**Work item**: Transcribe all of the data exactly. Omit the pictures.

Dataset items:
——

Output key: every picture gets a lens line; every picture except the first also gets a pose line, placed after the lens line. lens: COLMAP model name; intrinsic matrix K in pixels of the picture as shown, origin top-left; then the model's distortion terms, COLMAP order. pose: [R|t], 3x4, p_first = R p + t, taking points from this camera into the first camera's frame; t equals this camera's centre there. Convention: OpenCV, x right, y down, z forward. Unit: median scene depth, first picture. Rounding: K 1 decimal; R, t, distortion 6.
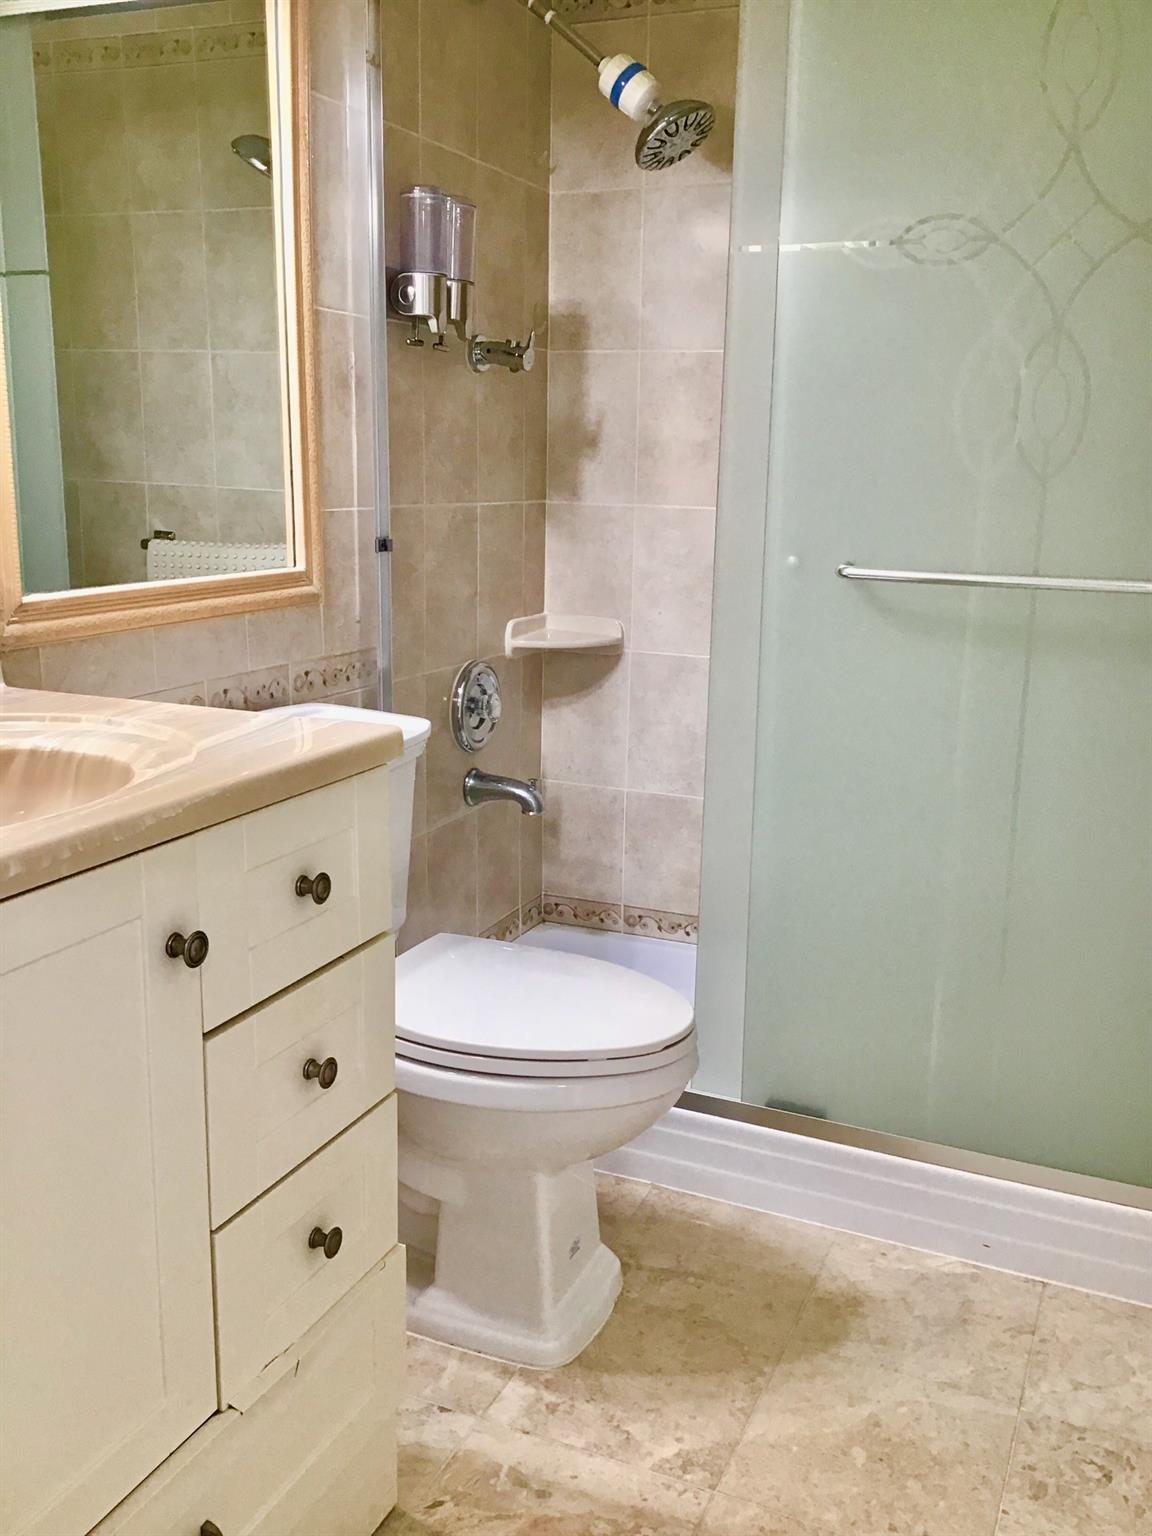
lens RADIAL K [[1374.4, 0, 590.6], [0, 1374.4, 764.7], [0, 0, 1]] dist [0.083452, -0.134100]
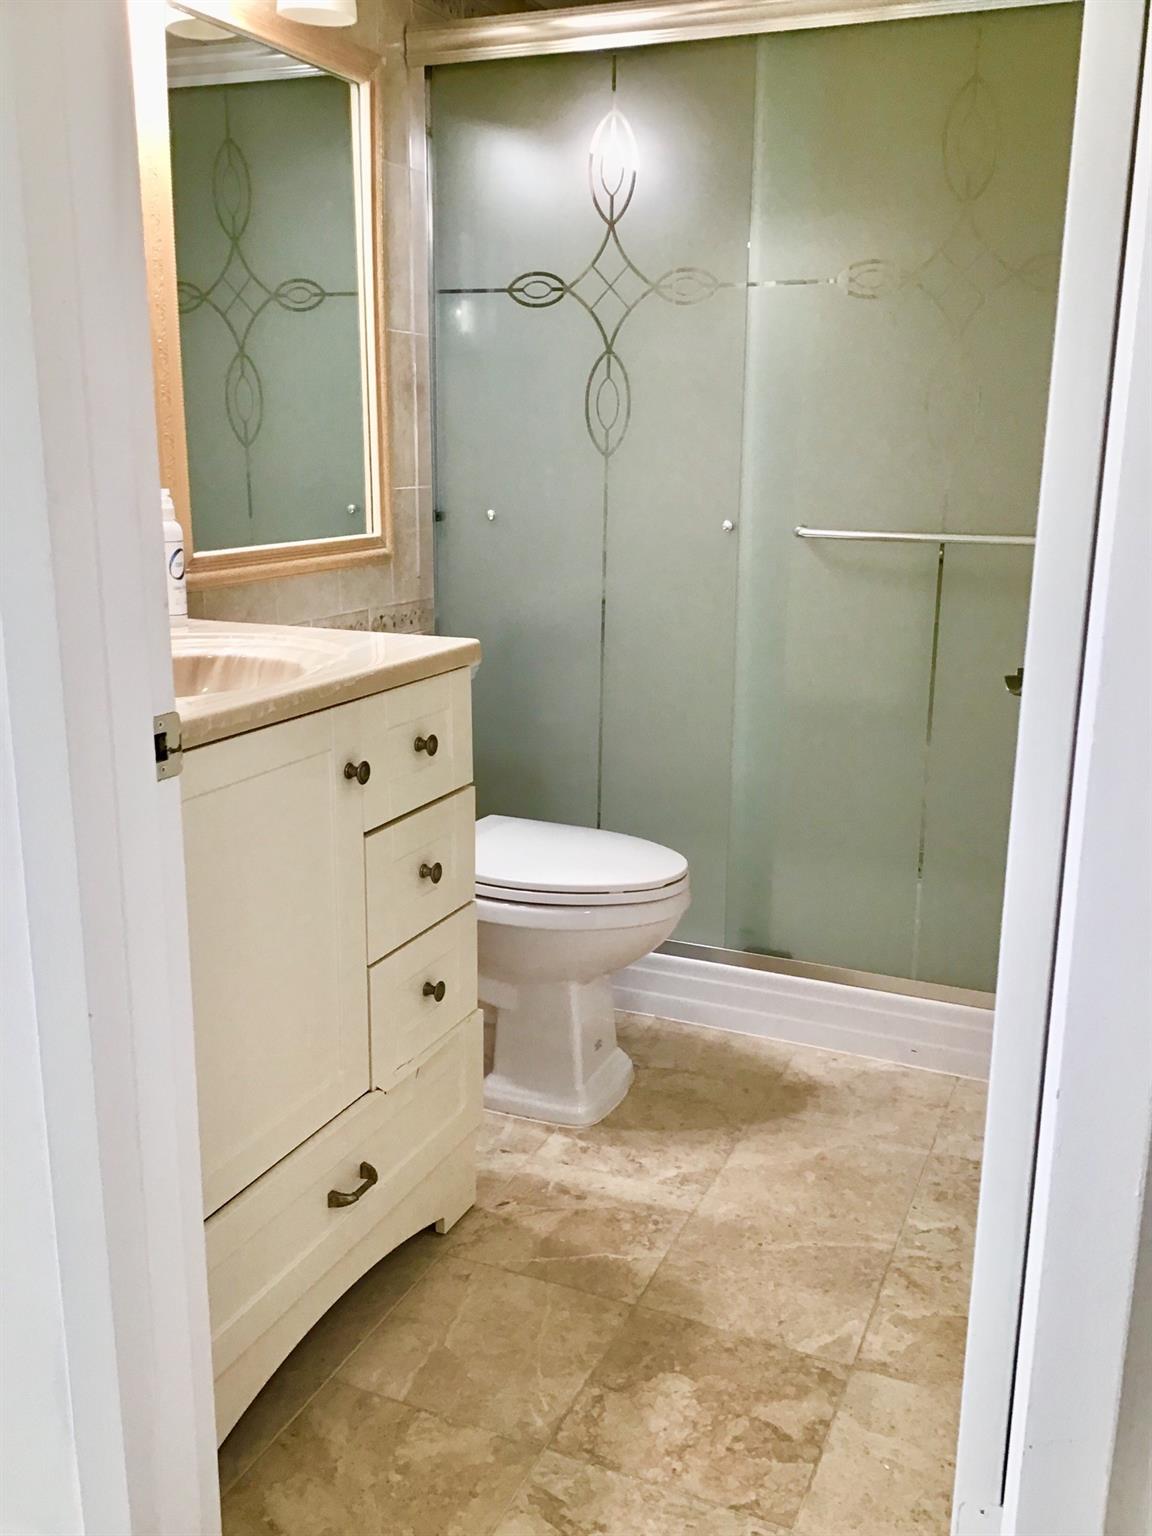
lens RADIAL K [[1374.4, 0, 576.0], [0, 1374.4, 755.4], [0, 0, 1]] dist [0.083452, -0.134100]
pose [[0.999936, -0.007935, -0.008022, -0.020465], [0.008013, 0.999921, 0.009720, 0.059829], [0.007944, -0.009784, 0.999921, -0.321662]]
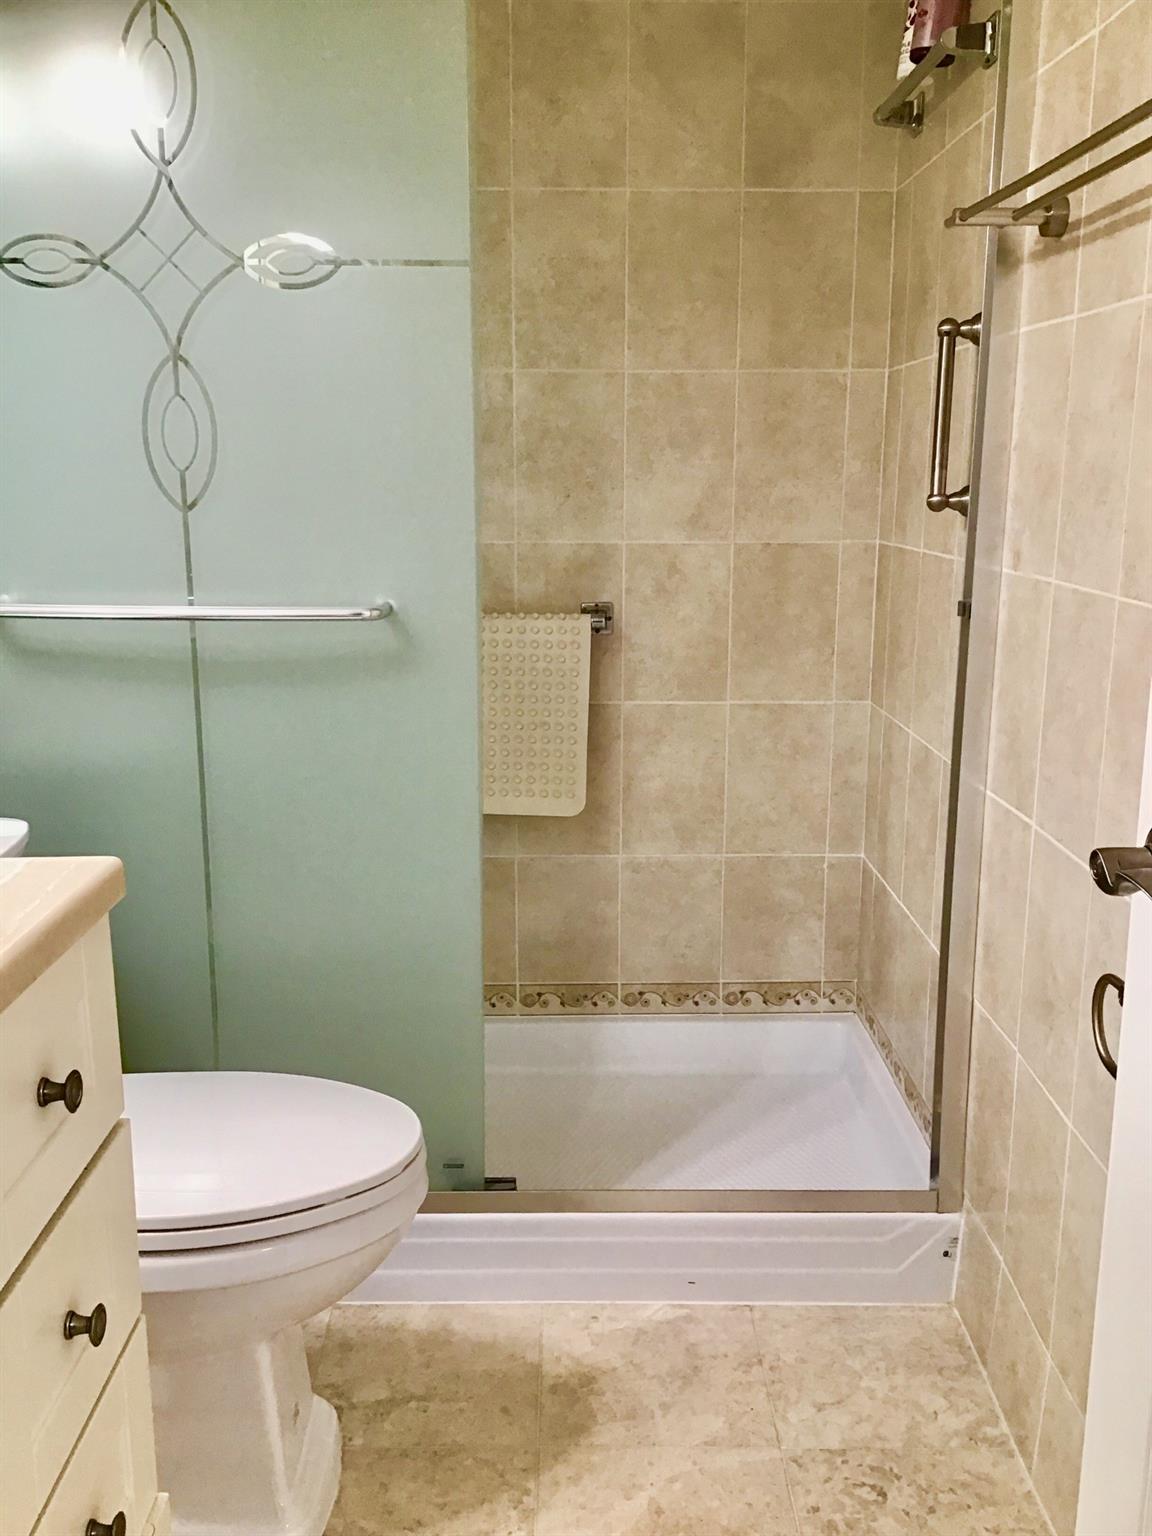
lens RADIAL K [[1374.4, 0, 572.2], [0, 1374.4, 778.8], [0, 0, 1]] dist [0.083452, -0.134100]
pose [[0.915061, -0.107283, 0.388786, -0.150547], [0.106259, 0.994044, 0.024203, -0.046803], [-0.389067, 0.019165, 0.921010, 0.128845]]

——

**Task answer**:
Output key: every picture gets a lens line; every picture except the first also gets a pose line, placed after the lens line. lens: COLMAP model name; intrinsic matrix K in pixels of the picture as shown, origin top-left; then the model's distortion terms, COLMAP order. pose: [R|t], 3x4, p_first = R p + t, taking points from this camera into the first camera's frame; t equals this camera's centre there. Convention: OpenCV, x right, y down, z forward. Unit: median scene depth, first picture. Rounding: K 1 decimal; R, t, distortion 6.
lens RADIAL K [[1374.4, 0, 590.6], [0, 1374.4, 764.7], [0, 0, 1]] dist [0.083452, -0.134100]
lens RADIAL K [[1374.4, 0, 576.0], [0, 1374.4, 755.4], [0, 0, 1]] dist [0.083452, -0.134100]
pose [[0.999936, -0.007935, -0.008022, -0.020465], [0.008013, 0.999921, 0.009720, 0.059829], [0.007944, -0.009784, 0.999921, -0.321662]]
lens RADIAL K [[1374.4, 0, 572.2], [0, 1374.4, 778.8], [0, 0, 1]] dist [0.083452, -0.134100]
pose [[0.915061, -0.107283, 0.388786, -0.150547], [0.106259, 0.994044, 0.024203, -0.046803], [-0.389067, 0.019165, 0.921010, 0.128845]]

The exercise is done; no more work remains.